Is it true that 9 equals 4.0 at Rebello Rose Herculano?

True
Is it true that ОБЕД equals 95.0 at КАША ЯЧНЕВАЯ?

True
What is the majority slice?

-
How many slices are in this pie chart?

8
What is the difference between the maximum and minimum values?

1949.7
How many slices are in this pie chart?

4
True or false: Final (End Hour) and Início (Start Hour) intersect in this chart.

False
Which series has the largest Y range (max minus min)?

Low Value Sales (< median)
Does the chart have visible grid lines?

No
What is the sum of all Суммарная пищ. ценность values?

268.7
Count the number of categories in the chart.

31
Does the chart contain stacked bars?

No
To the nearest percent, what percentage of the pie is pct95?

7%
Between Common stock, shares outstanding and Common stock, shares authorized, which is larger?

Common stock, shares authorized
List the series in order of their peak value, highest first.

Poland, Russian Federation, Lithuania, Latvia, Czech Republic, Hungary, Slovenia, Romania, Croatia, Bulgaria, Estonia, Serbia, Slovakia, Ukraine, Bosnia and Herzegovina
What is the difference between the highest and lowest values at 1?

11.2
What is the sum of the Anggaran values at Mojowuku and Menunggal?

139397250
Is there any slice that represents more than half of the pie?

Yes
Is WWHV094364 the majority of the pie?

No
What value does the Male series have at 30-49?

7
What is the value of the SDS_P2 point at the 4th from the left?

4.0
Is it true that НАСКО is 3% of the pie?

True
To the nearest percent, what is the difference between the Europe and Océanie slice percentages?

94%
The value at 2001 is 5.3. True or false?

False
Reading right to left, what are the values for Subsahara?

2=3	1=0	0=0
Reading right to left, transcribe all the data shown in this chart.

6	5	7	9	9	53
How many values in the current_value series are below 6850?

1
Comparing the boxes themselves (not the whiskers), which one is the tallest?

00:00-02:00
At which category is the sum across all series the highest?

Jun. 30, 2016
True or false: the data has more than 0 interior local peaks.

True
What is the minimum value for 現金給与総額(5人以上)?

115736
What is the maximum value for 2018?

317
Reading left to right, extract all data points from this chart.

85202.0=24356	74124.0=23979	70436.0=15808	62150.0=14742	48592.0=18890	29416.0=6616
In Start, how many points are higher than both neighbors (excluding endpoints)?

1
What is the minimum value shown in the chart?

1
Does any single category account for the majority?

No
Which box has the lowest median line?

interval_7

● ● ● ● ● ● ●

**About this task**
Please reproduce all of the entries above word for word, keeping every line unchanged and in the same order.

**Exercise output**
Is it true that 9 equals 4.0 at Rebello Rose Herculano?

True
Is it true that ОБЕД equals 95.0 at КАША ЯЧНЕВАЯ?

True
What is the majority slice?

-
How many slices are in this pie chart?

8
What is the difference between the maximum and minimum values?

1949.7
How many slices are in this pie chart?

4
True or false: Final (End Hour) and Início (Start Hour) intersect in this chart.

False
Which series has the largest Y range (max minus min)?

Low Value Sales (< median)
Does the chart have visible grid lines?

No
What is the sum of all Суммарная пищ. ценность values?

268.7
Count the number of categories in the chart.

31
Does the chart contain stacked bars?

No
To the nearest percent, what percentage of the pie is pct95?

7%
Between Common stock, shares outstanding and Common stock, shares authorized, which is larger?

Common stock, shares authorized
List the series in order of their peak value, highest first.

Poland, Russian Federation, Lithuania, Latvia, Czech Republic, Hungary, Slovenia, Romania, Croatia, Bulgaria, Estonia, Serbia, Slovakia, Ukraine, Bosnia and Herzegovina
What is the difference between the highest and lowest values at 1?

11.2
What is the sum of the Anggaran values at Mojowuku and Menunggal?

139397250
Is there any slice that represents more than half of the pie?

Yes
Is WWHV094364 the majority of the pie?

No
What value does the Male series have at 30-49?

7
What is the value of the SDS_P2 point at the 4th from the left?

4.0
Is it true that НАСКО is 3% of the pie?

True
To the nearest percent, what is the difference between the Europe and Océanie slice percentages?

94%
The value at 2001 is 5.3. True or false?

False
Reading right to left, what are the values for Subsahara?

2=3	1=0	0=0
Reading right to left, transcribe all the data shown in this chart.

6	5	7	9	9	53
How many values in the current_value series are below 6850?

1
Comparing the boxes themselves (not the whiskers), which one is the tallest?

00:00-02:00
At which category is the sum across all series the highest?

Jun. 30, 2016
True or false: the data has more than 0 interior local peaks.

True
What is the minimum value for 現金給与総額(5人以上)?

115736
What is the maximum value for 2018?

317
Reading left to right, extract all data points from this chart.

85202.0=24356	74124.0=23979	70436.0=15808	62150.0=14742	48592.0=18890	29416.0=6616
In Start, how many points are higher than both neighbors (excluding endpoints)?

1
What is the minimum value shown in the chart?

1
Does any single category account for the majority?

No
Which box has the lowest median line?

interval_7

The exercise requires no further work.